* ASSIGNMENT:
Wherever the string "each" shows up in the records below, return that line.

* INFORMATION SUPPLIED:

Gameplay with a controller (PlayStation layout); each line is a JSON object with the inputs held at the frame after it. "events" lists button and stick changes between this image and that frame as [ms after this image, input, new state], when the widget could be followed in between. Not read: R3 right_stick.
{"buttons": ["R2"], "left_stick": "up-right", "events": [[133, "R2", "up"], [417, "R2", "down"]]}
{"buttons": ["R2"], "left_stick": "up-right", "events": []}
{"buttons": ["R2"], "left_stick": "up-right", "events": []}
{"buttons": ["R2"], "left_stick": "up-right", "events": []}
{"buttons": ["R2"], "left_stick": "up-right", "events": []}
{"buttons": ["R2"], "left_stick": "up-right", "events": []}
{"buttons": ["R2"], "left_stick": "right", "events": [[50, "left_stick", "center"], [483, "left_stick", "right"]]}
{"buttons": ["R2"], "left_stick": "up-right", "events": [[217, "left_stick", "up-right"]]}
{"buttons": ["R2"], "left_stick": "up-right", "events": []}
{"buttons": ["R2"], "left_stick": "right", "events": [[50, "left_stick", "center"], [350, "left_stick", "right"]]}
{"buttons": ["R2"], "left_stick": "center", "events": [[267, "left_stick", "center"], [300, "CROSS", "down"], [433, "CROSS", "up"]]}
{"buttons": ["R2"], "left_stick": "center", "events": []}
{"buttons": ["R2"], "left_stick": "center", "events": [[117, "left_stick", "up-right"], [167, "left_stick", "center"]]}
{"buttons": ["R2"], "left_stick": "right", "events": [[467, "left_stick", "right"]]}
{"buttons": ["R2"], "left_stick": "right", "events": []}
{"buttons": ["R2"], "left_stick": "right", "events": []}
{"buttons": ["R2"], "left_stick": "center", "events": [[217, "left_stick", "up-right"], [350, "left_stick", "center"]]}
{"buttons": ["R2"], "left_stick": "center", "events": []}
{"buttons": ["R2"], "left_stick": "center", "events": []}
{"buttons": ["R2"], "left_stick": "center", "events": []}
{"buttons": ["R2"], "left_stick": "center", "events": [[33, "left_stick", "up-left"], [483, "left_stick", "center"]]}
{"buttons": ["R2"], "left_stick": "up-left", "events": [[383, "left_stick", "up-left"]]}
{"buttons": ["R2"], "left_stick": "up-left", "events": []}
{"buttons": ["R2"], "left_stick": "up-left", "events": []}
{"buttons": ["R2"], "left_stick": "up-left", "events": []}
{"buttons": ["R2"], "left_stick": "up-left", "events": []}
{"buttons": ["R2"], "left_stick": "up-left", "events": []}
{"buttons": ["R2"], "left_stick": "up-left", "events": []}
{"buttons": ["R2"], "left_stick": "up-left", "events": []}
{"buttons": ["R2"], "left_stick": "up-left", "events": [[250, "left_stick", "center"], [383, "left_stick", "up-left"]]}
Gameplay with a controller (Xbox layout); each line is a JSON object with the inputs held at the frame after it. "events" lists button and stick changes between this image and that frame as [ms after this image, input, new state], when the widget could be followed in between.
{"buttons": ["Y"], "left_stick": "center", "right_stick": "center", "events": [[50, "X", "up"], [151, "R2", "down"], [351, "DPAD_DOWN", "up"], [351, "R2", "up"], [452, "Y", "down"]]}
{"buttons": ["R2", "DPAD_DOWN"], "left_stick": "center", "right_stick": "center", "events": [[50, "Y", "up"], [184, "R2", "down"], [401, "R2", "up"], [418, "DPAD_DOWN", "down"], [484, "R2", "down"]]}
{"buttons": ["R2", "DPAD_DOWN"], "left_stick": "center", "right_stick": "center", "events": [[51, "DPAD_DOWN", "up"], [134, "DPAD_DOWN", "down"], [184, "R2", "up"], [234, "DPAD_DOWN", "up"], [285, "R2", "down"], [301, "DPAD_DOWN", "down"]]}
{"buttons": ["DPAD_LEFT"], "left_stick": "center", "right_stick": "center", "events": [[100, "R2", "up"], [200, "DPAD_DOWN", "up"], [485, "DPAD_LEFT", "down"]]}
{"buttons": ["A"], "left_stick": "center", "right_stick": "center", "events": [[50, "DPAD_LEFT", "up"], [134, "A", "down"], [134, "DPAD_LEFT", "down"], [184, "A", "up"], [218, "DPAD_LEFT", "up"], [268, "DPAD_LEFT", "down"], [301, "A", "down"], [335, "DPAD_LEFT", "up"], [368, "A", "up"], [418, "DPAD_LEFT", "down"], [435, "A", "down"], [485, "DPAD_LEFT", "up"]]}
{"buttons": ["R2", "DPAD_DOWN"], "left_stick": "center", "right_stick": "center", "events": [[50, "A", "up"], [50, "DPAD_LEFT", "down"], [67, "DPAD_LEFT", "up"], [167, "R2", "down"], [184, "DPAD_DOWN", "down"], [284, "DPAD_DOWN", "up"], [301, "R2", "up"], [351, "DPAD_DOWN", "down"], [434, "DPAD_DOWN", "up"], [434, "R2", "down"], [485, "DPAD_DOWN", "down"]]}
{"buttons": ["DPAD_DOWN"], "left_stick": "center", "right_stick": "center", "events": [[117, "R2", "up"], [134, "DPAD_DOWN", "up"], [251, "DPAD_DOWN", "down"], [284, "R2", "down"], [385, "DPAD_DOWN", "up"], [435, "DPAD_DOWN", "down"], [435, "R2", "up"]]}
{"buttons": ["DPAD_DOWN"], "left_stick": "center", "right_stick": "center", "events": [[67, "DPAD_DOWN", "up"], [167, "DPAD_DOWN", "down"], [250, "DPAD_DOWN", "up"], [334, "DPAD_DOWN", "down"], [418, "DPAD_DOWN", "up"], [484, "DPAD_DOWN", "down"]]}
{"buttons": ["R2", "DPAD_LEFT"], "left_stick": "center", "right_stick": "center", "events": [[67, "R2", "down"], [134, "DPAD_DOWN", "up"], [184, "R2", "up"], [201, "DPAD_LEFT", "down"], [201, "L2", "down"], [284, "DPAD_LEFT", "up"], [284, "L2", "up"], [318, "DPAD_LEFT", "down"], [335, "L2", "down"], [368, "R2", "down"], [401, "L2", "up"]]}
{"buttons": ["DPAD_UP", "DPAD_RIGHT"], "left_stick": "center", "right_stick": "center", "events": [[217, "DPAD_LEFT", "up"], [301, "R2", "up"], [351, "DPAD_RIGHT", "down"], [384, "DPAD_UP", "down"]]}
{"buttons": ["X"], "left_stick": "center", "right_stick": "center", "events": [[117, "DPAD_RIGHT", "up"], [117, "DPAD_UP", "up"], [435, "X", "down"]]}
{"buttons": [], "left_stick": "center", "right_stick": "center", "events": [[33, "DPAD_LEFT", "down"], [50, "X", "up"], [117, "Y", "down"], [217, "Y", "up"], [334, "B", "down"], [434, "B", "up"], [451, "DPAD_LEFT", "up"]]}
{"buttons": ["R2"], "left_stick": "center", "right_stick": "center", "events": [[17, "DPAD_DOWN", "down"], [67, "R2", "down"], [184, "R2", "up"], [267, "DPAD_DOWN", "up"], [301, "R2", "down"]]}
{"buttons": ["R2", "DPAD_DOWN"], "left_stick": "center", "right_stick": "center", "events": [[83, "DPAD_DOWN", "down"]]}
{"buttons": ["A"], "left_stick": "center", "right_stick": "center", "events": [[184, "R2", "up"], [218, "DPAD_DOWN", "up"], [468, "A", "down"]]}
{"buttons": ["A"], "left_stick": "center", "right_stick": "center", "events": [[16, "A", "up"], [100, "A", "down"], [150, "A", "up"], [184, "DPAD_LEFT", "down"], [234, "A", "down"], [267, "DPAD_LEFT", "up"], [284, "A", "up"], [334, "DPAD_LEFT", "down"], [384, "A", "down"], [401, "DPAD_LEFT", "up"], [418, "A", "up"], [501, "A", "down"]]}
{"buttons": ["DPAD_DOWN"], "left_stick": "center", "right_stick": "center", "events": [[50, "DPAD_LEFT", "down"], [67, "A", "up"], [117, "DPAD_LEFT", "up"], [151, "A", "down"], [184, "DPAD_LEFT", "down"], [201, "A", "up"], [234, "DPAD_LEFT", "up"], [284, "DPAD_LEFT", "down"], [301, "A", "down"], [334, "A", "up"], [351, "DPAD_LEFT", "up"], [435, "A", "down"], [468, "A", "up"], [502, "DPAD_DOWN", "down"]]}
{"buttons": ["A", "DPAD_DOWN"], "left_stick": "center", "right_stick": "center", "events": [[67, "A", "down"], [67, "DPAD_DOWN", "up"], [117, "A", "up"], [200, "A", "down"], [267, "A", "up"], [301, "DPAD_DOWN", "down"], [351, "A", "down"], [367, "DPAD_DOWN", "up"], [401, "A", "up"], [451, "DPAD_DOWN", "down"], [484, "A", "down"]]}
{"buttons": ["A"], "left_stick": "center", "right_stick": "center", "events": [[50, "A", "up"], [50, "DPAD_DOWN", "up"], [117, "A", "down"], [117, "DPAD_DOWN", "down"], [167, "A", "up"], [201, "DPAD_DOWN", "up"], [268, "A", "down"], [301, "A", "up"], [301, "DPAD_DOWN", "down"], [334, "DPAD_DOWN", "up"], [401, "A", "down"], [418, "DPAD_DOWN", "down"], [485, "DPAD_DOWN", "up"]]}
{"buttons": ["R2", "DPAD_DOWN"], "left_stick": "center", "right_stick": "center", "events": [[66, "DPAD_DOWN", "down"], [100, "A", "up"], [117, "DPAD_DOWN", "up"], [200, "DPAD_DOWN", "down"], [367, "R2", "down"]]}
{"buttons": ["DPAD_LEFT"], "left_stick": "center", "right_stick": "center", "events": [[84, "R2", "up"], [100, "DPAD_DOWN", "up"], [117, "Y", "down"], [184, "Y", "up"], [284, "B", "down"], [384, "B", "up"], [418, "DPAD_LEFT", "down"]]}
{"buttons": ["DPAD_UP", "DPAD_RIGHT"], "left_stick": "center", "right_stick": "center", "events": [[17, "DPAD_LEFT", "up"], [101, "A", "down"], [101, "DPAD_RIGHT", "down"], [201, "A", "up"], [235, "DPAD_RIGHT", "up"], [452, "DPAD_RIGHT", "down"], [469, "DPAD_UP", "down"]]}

* WRITTEN REPLY:
Gameplay with a controller (PlayStation layout); each line is a JSON object with the inputs held at the frame after it. "events" lists button and stick changes between this image and that frame as [ms after this image, input, new state], when the widget could be followed in between. Not read: R3 right_stick.
Gameplay with a controller (Xbox layout); each line is a JSON object with the inputs held at the frame after it. "events" lists button and stick changes between this image and that frame as [ms after this image, input, new state], when the widget could be followed in between.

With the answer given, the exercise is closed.